[Tutor] Parsing a primitive line of logic
Scot W. Stevenson
scot@possum.in-berlin.de
Mon, 14 Oct 2002 09:54:18 +0200
Hello there,
I'm trying to write a little piece that will let people search for keywords
in, say, a text, so that given "Mary had a little lamb" they can write a
query such as "Mary & lamb" and get "true", or "Mary & ! cow" and get
true, too.
The following code works, but somehow I'm not sure if it the right way to
doit, first of all because it contains the eval(), which makes me as
nervous as using exec(), and second because it seems like I'm wasting
computer power be setting up the whole string for evaluation even if say
the first term is negative.
This can't be a new problem, in fact, I'm sure this is Programming 101. Any
suggestions on what could be done better?
Thank you,
Y, Scot
===============================================
teststr = """This is one of those strings that has lots of animals in them:
cat, dog, pig, mouse, emu, frog, and gopher.
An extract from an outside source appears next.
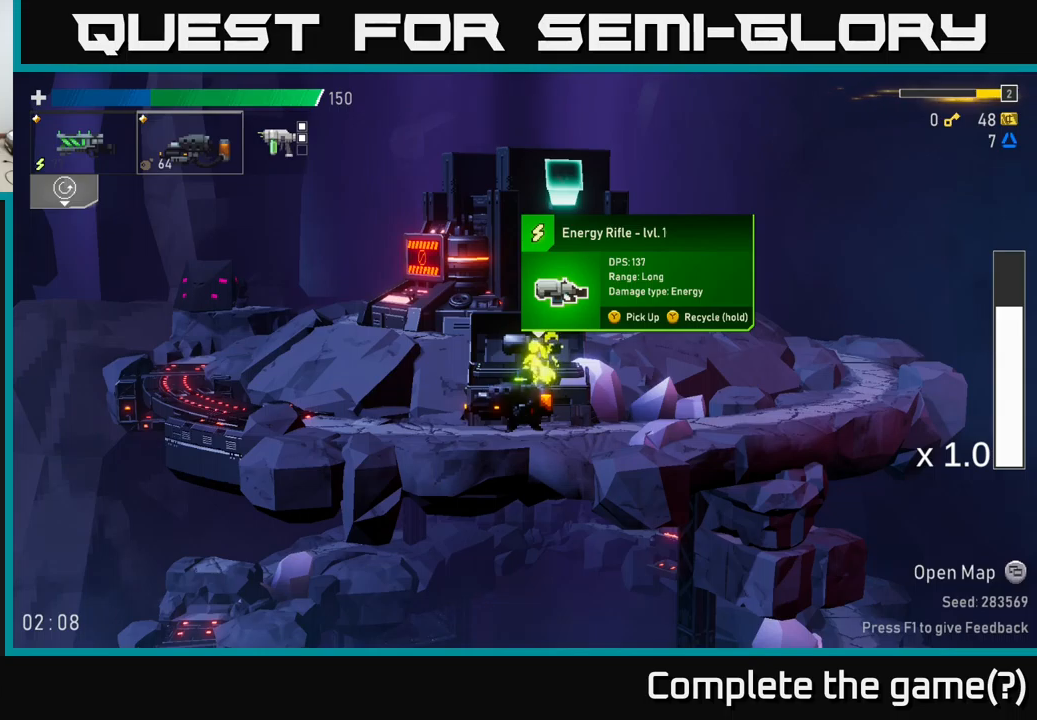
{"buttons": [], "left_stick": "center", "right_stick": "center", "events": []}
There are animals missing,
but you'll have to find out which ones"""
parsedict = {'&' : 'and',
'|' : 'or',
'!' : 'not',
'(' : '(',
')' : ')'}
inputstring = ''
while inputstring != 'quit':
inputstring = raw_input('Give me a search string please: ')
words = inputstring.split()
parselist = []
for token in words:
try:
converted = parsedict[token]
except KeyError:
if token[0] == '"' and token[-1] == '"':
token = token[1:-1]
converted = teststr.count(token)
parselist.append(str(converted))
evalstring = ' '.join(parselist)
if eval(evalstring):
print '%s is true' % inputstring
else:
print '%s is false' % inputstring
================================================
--
Scot W. Stevenson wrote me on Monday, 14. Oct 2002 in Zepernick, Germany
on his happy little Linux system that has been up for 323 hours
and has a CPU that is falling asleep at a system load of 0.00.